I think we have all seen some students really lack motivation to tackle literature. It’s bigger than one classroom, and maybe even in one school. Kierkegaard bemoaned how the humanities were losing their true purpose (posing questions about how to lead a better life), and Rosenblatt believes the same, too.

It seems to me that close-analysis of literature is massively in vogue. It is also a sure-fire way of deprioritising the more interesting, human and discursive elements of reading and analysing literature. It is hard to unpick, I think, the intersections at which issues of EAL and motivation meet considerations of pedagogy.

Students are like teachers – homework will sometimes be sketchy and we cannot rely upon everyone sharing the same levels of cultural literacy. However, people are often motivated by lively and purposeful classroom discourse. If the majority of a class suffer from EAL issues so profound that they cannot discuss cultural issues in the classroom, then I think plenty of pedagogy shuts down. However, there always seems to be enough students with decent English.

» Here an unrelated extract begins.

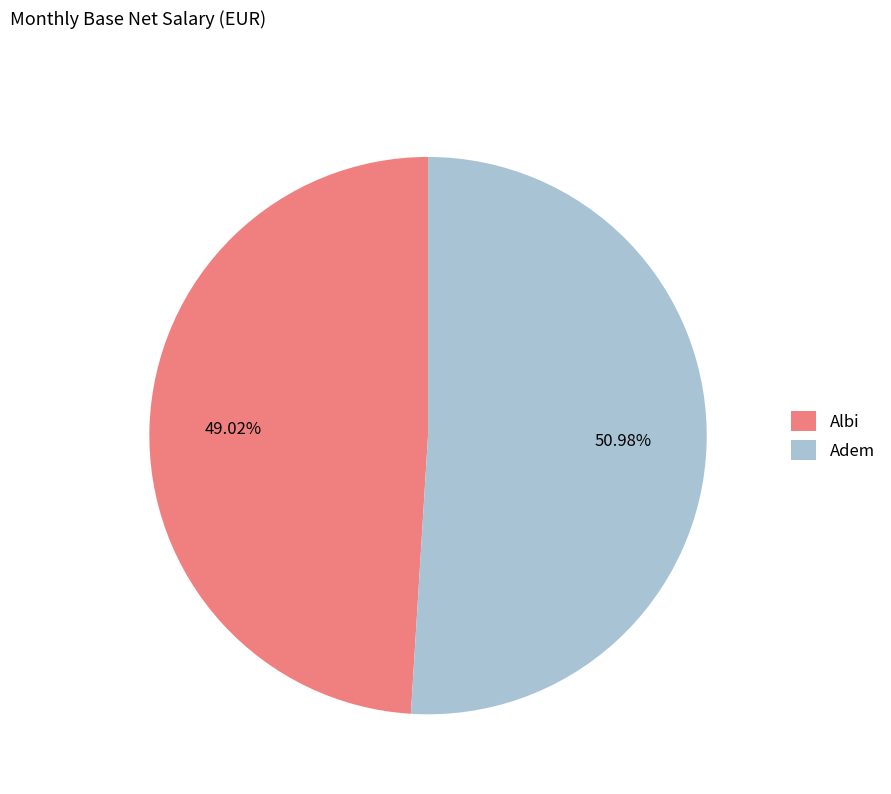

What is the largest slice in the pie chart?

Adem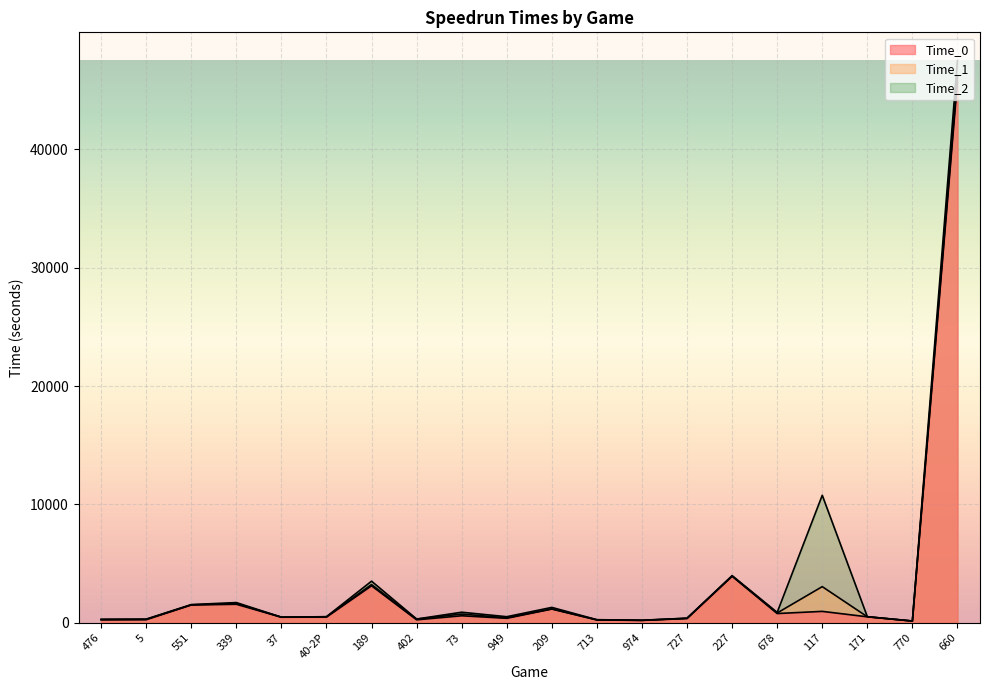

What is the label of the 20th point from the right?

476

How can we do something different?

What I found transformed lessons for me was providing booklets with pre-reading, and sharing resources and mini-recordings of the lessons via OneNote. Of course there is a minority of students who remain relatively untouched, but moving from giving students material in the lesson to before the lesson generated some excitement, especially as the OneNote platform (you could use substitutes) generated some sort of public excitement.

I’m writing about this now. It’s very much based on Ron Berger’s Ethic of Excellence.

Also, as you both say above, encouraging a positive approach to the difficult and occasionally grinding nature of scholarship is part of our skill as teachers. That discipline is challenged on a weekly basis, but we can help them build it!